After the discussion, Nicole started the introduction to physical self-defense. For this portion of the seminar, NHS sophomore Natty Davidson volunteered to act the part of the male attacker, and Nicole played the part of the female being attacked. The first form of self-defense was a verbal defense. This involves deflecting, emphasizing, and setting up a double boundary using your body and hands. Often this is the only form of defense necessary, as attackers may back off after this. In fact, Weed was attacked on the way to a GFB seminar and was able to defend herself using the double boundary.

After going over verbal defense, Nicole moved on to physical defense. She identified physical weak spots on Davidson’s body, like the neck, groin and eyes. She then identified the strong points on her body, like her teeth, elbows and knees. She showed different scenarios of attack, involving the attacker grabbing the wrists, grabbing from the behind or on the ground. The sequence of using the strong points on her body against Davidson’s weak points is dubbed the “badass ballet.” Nicole emphasized the ability to take advantage of the man’s groin, and the power of the woman’s behind.

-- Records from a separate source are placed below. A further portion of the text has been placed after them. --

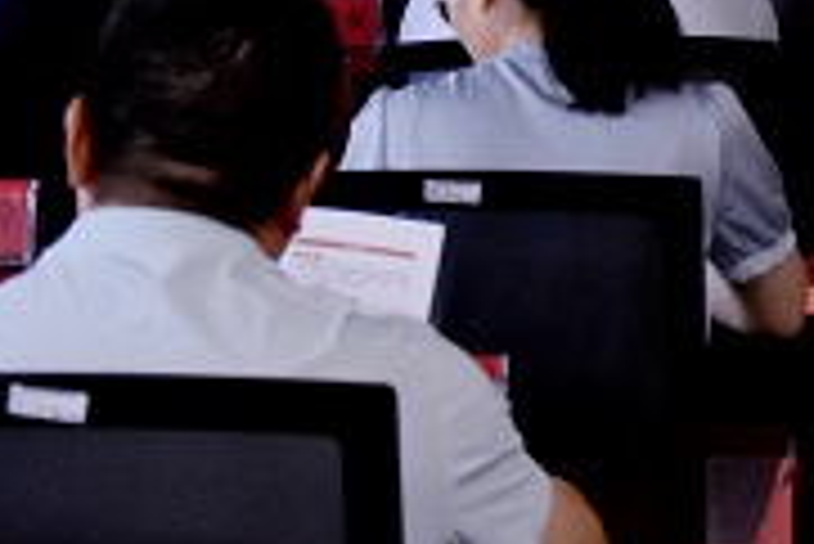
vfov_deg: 8.0
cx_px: 1160
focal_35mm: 169
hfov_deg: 11.7
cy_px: -297
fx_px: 3824
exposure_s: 1/320
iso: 1600
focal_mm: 34
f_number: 4.2
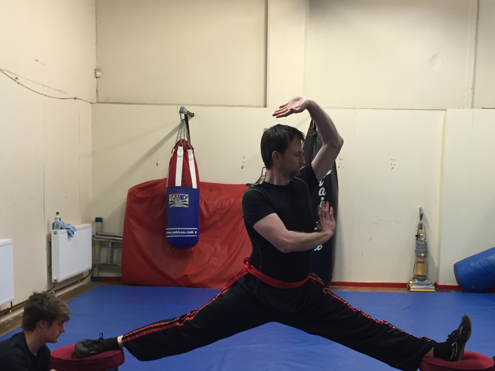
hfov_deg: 40.3
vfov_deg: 30.6
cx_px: 292
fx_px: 672
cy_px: 252
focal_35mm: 47
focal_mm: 4.15
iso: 160
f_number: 2.2
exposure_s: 1/33
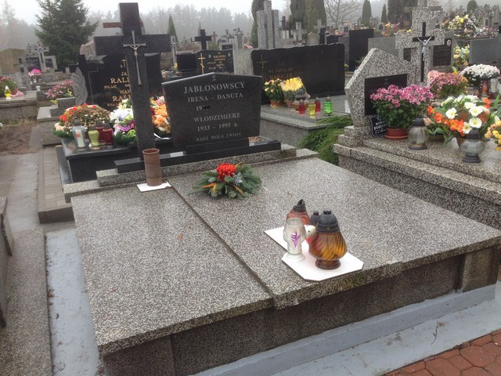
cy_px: 188
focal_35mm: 33
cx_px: 250
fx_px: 478
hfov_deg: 55.4
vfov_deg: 42.9
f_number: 2.4
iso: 50
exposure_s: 1/132
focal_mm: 4.12
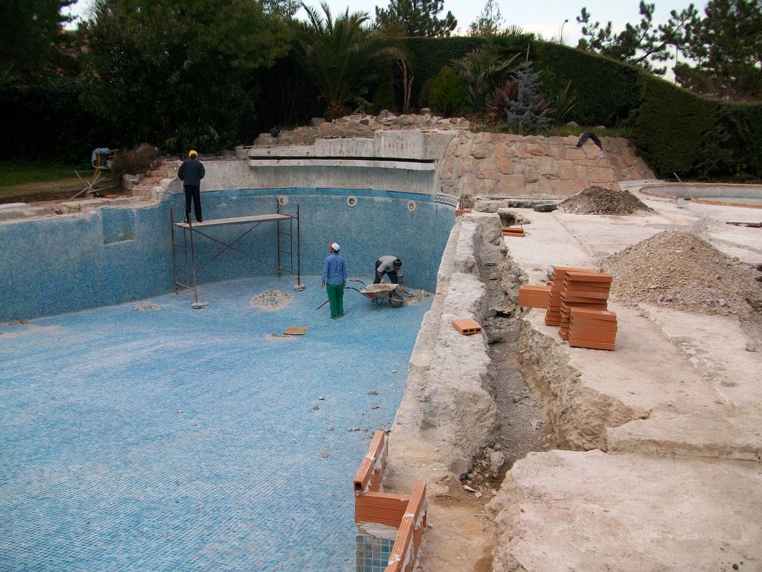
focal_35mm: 32
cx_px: 381
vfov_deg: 44.2
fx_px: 704
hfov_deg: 56.8
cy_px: 286
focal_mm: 5.7
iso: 64
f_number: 2.8
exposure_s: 1/125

Continuing her demonstrating of physical defense, Nicole showed different weapons and the correct techniques to use them. These weapons included car keys, pepper spray, cell phones, pens and pencils, and even high heeled shoes. Despite the vast amount of weapons available, she emphasized the fact that any weapon brought into an attack can be used against you, so it is important to have proper training in using weapons. GFB offers practice canisters of pepper spray so you can be prepared to use it in an attack.

Slade and Thayer were inspired to bring this program to Nantucket due to an increase in stories in the news about sexual assault nationwide and locally. Slade’s teammate on her off-island lacrosse team had something similar to GFB come to their community. GFB was brought to Nantucket through Slade’s and Thayer’s organization, Liv & Liz for Literacy, a program that provides a book to every child born on Nantucket.

“I think it was definitely a good introductory class into verbally how to stop someone, or different ways to use your body, and I think it gives people the idea ‘wow, danger is out there,’ and now they know if they want to further protect themselves, they can take the class,” said Slade.

“I had been wanting to work on women’s issues for a while, like I’ve always been very passionate about it. When I wake up in the morning, first of all, I think, what am I? First, I’m human, then I’m a woman. Why don’t I focus my efforts on trying to help women? I’m very passionate about self-defense and just empowering people,” said Nicole.

Nicole works for interACT, which is a theatre troupe that performs interactive sexual assault prevention for the United States Navy. This company works with the company that runs GFB.

“I feel empowered, I feel safe. Verbal strategies were the hardest for me and I feel like for a lot of women, that’s the hardest thing for them, being able to say no and setting boundaries. With the Girls Fight Back Academy, we did self-defense where we do exclusively verbal strategies for like an hour or two.”

It’s empowering to be like okay, I can say this. Its okay for me to say this, and who cares, I would rather be safe than nice,” said Nicole. “I can see like the lightbulbs going on, their brains turning. Some of these things maybe things they’ve never heard of before, they might not have known, like hey, I can say no, or at least felt empowered to say it. Or maybe felt like self-defense was like is something that they couldn’t do, and they realize how simple it is, and they’re like oh my gosh, I could totally do that if I needed to.”